There are some comparisons but also some distinct differences. Certainly, the Asian crisis and the American crisis in 2008 both involve the basic characteristics of a boom-bust event. In these cases easy credit, much of it tied to real estate, and an overly optimistic private sector combined to create a boom that would inevitably lead to a bust outcome. Investor expectations were simply too aggressive, and when reality became apparent, financial markets corrected themselves.
The current situation in Europe is somewhat different, and I believe that it is more dangerous. The signing of the Maastricht Treaty in 1992, and eventual creation of a common currency (the euro) with parameters for each nation's monetary policy, was a major accomplishment. The core problem, though, is that Maastricht never addressed sovereign fiscal policy parameters and, as a consequence, the various European nations are free to pursue "nonaligned" fiscal policies. So long as countries such as Greece, Portugal and others can run up massive debt through the use of aggressive and unsustainable fiscal measures while other EU nations, such as Germany, are more restrained, the possibility of national debt defaults is both possible and potentially catastrophic. The EU does not have a solution in place on the issue of nonaligned fiscal policy. Until they address this fundamental problem, there is cause for concern.
What do you think of Operation Twist, the Fed's plan to sell short-term Treasuries to buy long-term Treasuries in a bid to reduce long-term interest rates?
The underlying goal of Operation Twist is to reduce the cost of funds and provide the incentive for private sector entrepreneurs to access debt capital to expand their businesses and create jobs. This is a fine and admirable goal, but I don't see any positive outcomes resulting from this attempt. At the end of the day, the private sector will assess risk, and the positive benefits from a dozen or two (dozen) basis points on debt capital will simply not be sufficient to overcome present concerns about regulation and health care costs. Japan tried using similar strategies to make the cost of debt capital close to zero in the 1990s in order to spur economic activity without success.
Also keep in mind that markets impact long-term interest rates more than the Fed does. If, at some point, capital markets become truly concerned about inflation, the long end of the yield curve will rise regardless of Fed tactics such as Operation Twist.
In the end, I have serious doubts that it will accomplish its goals. The private sector will still see risk in the marketplace arising from other factors, and this program will not change their minds.
How can central banks and the international banking system work to reduce the severity of future banking crises?
First, the central banking system needs to step in and provide the resources to avert a financial disaster.
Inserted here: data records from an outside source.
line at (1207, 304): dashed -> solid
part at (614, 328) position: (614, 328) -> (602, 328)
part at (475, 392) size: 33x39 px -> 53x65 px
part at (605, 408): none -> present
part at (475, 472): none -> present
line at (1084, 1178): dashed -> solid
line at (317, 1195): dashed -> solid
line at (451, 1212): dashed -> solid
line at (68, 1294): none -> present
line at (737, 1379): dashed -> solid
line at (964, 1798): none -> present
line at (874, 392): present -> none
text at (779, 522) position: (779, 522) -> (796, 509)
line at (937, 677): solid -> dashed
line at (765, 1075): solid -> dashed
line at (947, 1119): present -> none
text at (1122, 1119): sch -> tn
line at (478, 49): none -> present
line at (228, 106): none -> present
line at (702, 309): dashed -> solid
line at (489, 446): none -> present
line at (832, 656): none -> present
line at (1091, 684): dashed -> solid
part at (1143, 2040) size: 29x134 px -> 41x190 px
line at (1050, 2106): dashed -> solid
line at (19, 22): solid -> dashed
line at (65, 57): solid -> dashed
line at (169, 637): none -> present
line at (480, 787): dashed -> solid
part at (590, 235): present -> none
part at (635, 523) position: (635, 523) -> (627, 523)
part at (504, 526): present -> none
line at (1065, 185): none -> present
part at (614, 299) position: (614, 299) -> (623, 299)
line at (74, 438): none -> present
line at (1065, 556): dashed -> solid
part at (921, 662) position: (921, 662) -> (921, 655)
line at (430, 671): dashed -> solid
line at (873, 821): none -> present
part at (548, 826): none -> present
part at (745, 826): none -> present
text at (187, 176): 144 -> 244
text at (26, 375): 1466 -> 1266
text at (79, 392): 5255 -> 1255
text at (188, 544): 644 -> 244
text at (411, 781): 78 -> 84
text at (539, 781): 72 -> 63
The IMF (International Monetary Fund) and central bankers provided that in the case of Asia in the 1990s, and they appear to be doing the same in Europe at the present time. However, the only way in which we can lower our exposure to both the frequency and severity of financial crises is to curb the behavior of financially irresponsible nations whose fiscal policies result in unsustainable debt loads. As painful as it is, and we see this playing out in Greece, the consequence of a fiscal policy "binge" is the pain of an austerity "hangover."
There is no magical elixir that avoids the pain of a financial crisis. Political leaders, bankers, investors and citizens all need to realize there are consequences to actions.
We would like to thank John Moore, associate professor of finance at Walsh College and a certified public accountant for offering his insights. Questions for this interview contributed by Holden Lewis, assistant managing editor for Bankrate.com.